▸ **Task goal**
Recast the items below as a Markdown table with two columns, Row for the row number and Line for the line itself. Begin at the line that has "- Item, Merchant Searching" and stop after the last line of the items, leaving out blank lines.

[Saved entries]

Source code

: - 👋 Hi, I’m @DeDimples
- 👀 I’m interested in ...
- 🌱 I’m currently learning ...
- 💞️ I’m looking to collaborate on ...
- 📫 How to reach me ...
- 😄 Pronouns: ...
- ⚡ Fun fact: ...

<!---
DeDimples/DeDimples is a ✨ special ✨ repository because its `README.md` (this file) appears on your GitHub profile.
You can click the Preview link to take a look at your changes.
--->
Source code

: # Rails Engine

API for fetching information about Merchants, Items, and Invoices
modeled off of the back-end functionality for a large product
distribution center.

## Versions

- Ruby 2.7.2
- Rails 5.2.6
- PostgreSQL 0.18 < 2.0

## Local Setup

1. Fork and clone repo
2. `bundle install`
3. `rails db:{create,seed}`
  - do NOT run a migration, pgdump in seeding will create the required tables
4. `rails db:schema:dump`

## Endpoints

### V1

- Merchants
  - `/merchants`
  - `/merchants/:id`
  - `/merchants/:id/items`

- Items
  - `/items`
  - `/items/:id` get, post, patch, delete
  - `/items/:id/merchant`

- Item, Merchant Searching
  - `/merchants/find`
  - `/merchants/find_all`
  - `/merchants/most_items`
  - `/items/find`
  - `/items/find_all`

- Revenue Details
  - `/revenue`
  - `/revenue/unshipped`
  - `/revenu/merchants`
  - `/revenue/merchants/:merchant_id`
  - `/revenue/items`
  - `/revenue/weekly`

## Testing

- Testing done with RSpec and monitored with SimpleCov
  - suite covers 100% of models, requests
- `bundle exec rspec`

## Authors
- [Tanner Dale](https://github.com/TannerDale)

▸ **Result below**
| Row | Line |
|---|---|
| 1 | - Item, Merchant Searching |
| 2 |   - `/merchants/find` |
| 3 |   - `/merchants/find_all` |
| 4 |   - `/merchants/most_items` |
| 5 |   - `/items/find` |
| 6 |   - `/items/find_all` |
| 7 | - Revenue Details |
| 8 |   - `/revenue` |
| 9 |   - `/revenue/unshipped` |
| 10 |   - `/revenu/merchants` |
| 11 |   - `/revenue/merchants/:merchant_id` |
| 12 |   - `/revenue/items` |
| 13 |   - `/revenue/weekly` |
| 14 | ## Testing |
| 15 | - Testing done with RSpec and monitored with SimpleCov |
| 16 |   - suite covers 100% of models, requests |
| 17 | - `bundle exec rspec` |
| 18 | ## Authors |
| 19 | - [Tanner Dale](https://github.com/TannerDale) |